* WORK ITEM: When you copy the entries, match them exactly and omit the pictures.

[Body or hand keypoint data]
▼
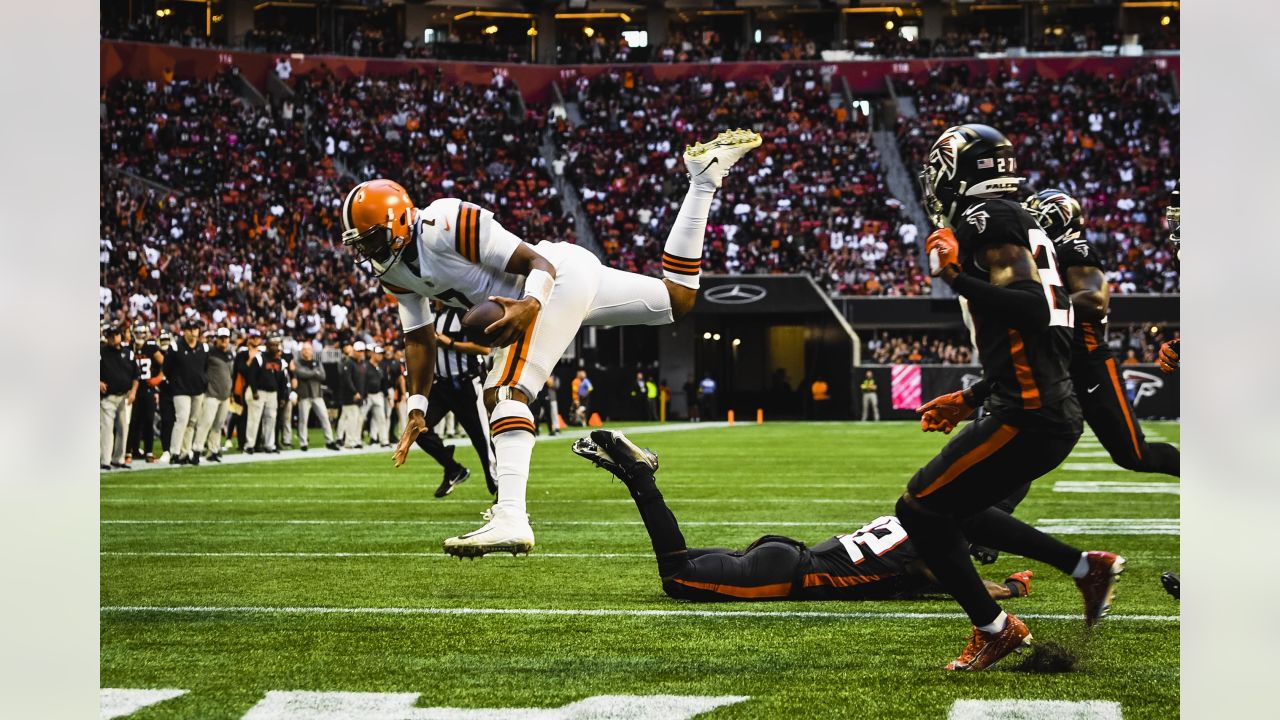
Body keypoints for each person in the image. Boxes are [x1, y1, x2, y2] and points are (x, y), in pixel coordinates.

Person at [342, 128, 761, 557]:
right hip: (565, 281)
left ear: (398, 221)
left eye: (371, 237)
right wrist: (417, 408)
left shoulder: (444, 223)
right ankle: (703, 180)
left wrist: (528, 304)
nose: (368, 250)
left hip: (551, 278)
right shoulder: (392, 271)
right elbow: (419, 338)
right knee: (678, 298)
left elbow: (535, 261)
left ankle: (510, 516)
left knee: (504, 390)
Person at [903, 123, 1123, 671]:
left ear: (960, 170)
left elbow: (1029, 307)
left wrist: (953, 275)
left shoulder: (988, 220)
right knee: (968, 512)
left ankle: (995, 630)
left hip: (1028, 412)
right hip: (1038, 404)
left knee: (919, 510)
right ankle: (1084, 568)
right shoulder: (1015, 217)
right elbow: (1045, 331)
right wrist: (973, 396)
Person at [573, 430, 1033, 602]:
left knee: (686, 562)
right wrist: (1010, 588)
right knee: (676, 574)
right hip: (787, 570)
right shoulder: (932, 549)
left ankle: (637, 473)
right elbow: (958, 582)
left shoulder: (916, 513)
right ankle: (639, 475)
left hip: (789, 555)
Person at [1025, 189, 1179, 476]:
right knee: (1033, 446)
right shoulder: (1039, 259)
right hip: (1055, 366)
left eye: (1037, 220)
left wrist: (1034, 304)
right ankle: (989, 513)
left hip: (1089, 365)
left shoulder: (1073, 249)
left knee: (1134, 455)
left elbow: (1094, 301)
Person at [414, 301, 497, 497]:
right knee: (418, 428)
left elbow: (485, 349)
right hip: (440, 386)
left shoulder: (463, 313)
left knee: (483, 443)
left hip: (467, 385)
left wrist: (450, 343)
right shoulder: (429, 314)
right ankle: (453, 469)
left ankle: (501, 494)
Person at [166, 318, 208, 465]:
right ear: (184, 331)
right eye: (190, 329)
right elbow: (167, 369)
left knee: (192, 422)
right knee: (182, 419)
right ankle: (175, 453)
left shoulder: (204, 348)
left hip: (198, 390)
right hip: (181, 389)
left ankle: (185, 453)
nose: (193, 332)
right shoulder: (175, 347)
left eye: (195, 329)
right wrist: (175, 382)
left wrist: (204, 382)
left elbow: (206, 368)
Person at [192, 327, 234, 462]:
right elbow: (201, 370)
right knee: (205, 423)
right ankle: (197, 450)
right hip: (212, 394)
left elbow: (230, 375)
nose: (224, 341)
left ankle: (213, 450)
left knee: (218, 425)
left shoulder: (230, 353)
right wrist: (206, 385)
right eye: (222, 338)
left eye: (226, 338)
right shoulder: (209, 352)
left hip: (225, 395)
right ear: (217, 338)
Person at [100, 326, 138, 471]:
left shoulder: (128, 353)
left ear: (120, 336)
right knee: (107, 429)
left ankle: (118, 458)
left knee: (123, 428)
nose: (112, 338)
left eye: (115, 335)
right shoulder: (100, 352)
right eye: (110, 335)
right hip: (107, 398)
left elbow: (136, 375)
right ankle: (105, 460)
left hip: (124, 397)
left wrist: (133, 392)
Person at [126, 323, 163, 464]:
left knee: (148, 421)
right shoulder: (129, 348)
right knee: (133, 422)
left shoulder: (151, 347)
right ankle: (129, 451)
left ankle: (148, 451)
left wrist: (159, 378)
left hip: (148, 389)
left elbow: (165, 363)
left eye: (142, 333)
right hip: (132, 391)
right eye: (137, 332)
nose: (140, 335)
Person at [293, 342, 340, 451]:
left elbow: (323, 376)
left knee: (325, 418)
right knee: (303, 420)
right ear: (301, 351)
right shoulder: (298, 362)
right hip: (304, 394)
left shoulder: (316, 361)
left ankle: (329, 441)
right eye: (304, 349)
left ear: (312, 350)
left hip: (317, 394)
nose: (306, 351)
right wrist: (314, 373)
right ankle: (303, 443)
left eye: (308, 349)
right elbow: (300, 373)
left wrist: (310, 373)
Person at [243, 335, 284, 454]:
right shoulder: (259, 358)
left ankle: (269, 444)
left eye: (276, 345)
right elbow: (251, 376)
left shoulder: (279, 361)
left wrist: (281, 396)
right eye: (272, 345)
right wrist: (254, 391)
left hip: (272, 394)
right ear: (267, 346)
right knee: (254, 419)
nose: (275, 347)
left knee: (271, 420)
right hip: (259, 392)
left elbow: (281, 380)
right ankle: (249, 445)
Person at [337, 341, 366, 448]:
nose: (361, 353)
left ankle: (357, 440)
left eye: (362, 351)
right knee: (351, 420)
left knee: (358, 420)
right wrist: (354, 392)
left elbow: (363, 380)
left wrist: (363, 394)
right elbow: (347, 380)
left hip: (360, 396)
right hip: (350, 397)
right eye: (359, 351)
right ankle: (349, 441)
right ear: (354, 351)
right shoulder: (348, 363)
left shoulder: (361, 363)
▲
* TASK OUTPUT:
Body keypoints for each person in the image. Boxes are [x1, y1, x2, y2] and points are (x, y), in pixel coordinates.

Person at [342, 128, 761, 557]:
right hip: (565, 281)
left ear: (398, 221)
left eye: (371, 237)
right wrist: (417, 408)
left shoulder: (444, 223)
right ankle: (703, 180)
left wrist: (528, 304)
nose: (368, 250)
left hip: (551, 278)
right shoulder: (392, 271)
right elbow: (419, 338)
right knee: (678, 298)
left elbow: (535, 261)
left ankle: (510, 516)
left knee: (504, 390)
Person at [903, 123, 1123, 671]:
left ear: (960, 170)
left elbow: (1029, 307)
left wrist: (953, 275)
left shoulder: (988, 220)
right knee: (968, 512)
left ankle: (995, 630)
left hip: (1028, 412)
right hip: (1038, 404)
left knee: (919, 510)
right ankle: (1084, 568)
right shoulder: (1015, 217)
right elbow: (1045, 331)
right wrist: (973, 396)
Person at [573, 430, 1033, 602]:
left knee: (686, 562)
right wrist: (1010, 588)
right knee: (676, 574)
right hip: (787, 570)
right shoulder: (932, 549)
left ankle: (637, 473)
right elbow: (958, 582)
left shoulder: (916, 513)
right ankle: (639, 475)
left hip: (789, 555)
Person at [1025, 189, 1179, 476]:
right knee: (1033, 446)
right shoulder: (1039, 259)
right hip: (1055, 366)
left eye: (1037, 220)
left wrist: (1034, 304)
right ankle: (989, 513)
left hip: (1089, 365)
left shoulder: (1073, 249)
left knee: (1134, 455)
left elbow: (1094, 301)
Person at [414, 301, 497, 497]:
right knee: (418, 428)
left elbow: (485, 349)
right hip: (440, 386)
left shoulder: (463, 313)
left knee: (483, 443)
left hip: (467, 385)
left wrist: (450, 343)
right shoulder: (429, 314)
right ankle: (453, 469)
left ankle: (501, 494)
Person at [166, 318, 208, 465]:
right ear: (184, 331)
right eye: (190, 329)
right elbow: (167, 369)
left knee: (192, 422)
right knee: (182, 419)
right ankle: (175, 453)
left shoulder: (204, 348)
left hip: (198, 390)
right hip: (181, 389)
left ankle: (185, 453)
nose: (193, 332)
right shoulder: (175, 347)
left eye: (195, 329)
right wrist: (175, 382)
left wrist: (204, 382)
left elbow: (206, 368)
Person at [192, 327, 234, 462]:
right elbow: (201, 370)
right knee: (205, 423)
right ankle: (197, 450)
right hip: (212, 394)
left elbow: (230, 375)
nose: (224, 341)
left ankle: (213, 450)
left knee: (218, 425)
left shoulder: (230, 353)
right wrist: (206, 385)
right eye: (222, 338)
left eye: (226, 338)
right shoulder: (209, 352)
left hip: (225, 395)
right ear: (217, 338)
Person at [100, 326, 138, 471]:
left shoulder: (128, 353)
left ear: (120, 336)
right knee: (107, 429)
left ankle: (118, 458)
left knee: (123, 428)
nose: (112, 338)
left eye: (115, 335)
right shoulder: (100, 352)
right eye: (110, 335)
right hip: (107, 398)
left elbow: (136, 375)
right ankle: (105, 460)
left hip: (124, 397)
left wrist: (133, 392)
Person at [126, 323, 163, 464]:
left knee: (148, 421)
right shoulder: (129, 348)
right knee: (133, 422)
left shoulder: (151, 347)
right ankle: (129, 451)
left ankle: (148, 451)
left wrist: (159, 378)
left hip: (148, 389)
left elbow: (165, 363)
left eye: (142, 333)
right hip: (132, 391)
right eye: (137, 332)
nose: (140, 335)
Person at [293, 342, 340, 451]:
left elbow: (323, 376)
left knee: (325, 418)
right knee: (303, 420)
right ear: (301, 351)
right shoulder: (298, 362)
right hip: (304, 394)
left shoulder: (316, 361)
left ankle: (329, 441)
right eye: (304, 349)
left ear: (312, 350)
left hip: (317, 394)
nose: (306, 351)
right wrist: (314, 373)
right ankle: (303, 443)
left eye: (308, 349)
right elbow: (300, 373)
left wrist: (310, 373)
Person at [243, 335, 284, 454]:
right shoulder: (259, 358)
left ankle: (269, 444)
left eye: (276, 345)
right elbow: (251, 376)
left shoulder: (279, 361)
left wrist: (281, 396)
right eye: (272, 345)
right wrist: (254, 391)
left hip: (272, 394)
right ear: (267, 346)
right knee: (254, 419)
nose: (275, 347)
left knee: (271, 420)
right hip: (259, 392)
left elbow: (281, 380)
right ankle: (249, 445)
Person at [337, 341, 366, 448]:
nose: (361, 353)
left ankle: (357, 440)
left eye: (362, 351)
right knee: (351, 420)
left knee: (358, 420)
right wrist: (354, 392)
left elbow: (363, 380)
left wrist: (363, 394)
right elbow: (347, 380)
left hip: (360, 396)
right hip: (350, 397)
right eye: (359, 351)
right ankle: (349, 441)
right ear: (354, 351)
right shoulder: (348, 363)
left shoulder: (361, 363)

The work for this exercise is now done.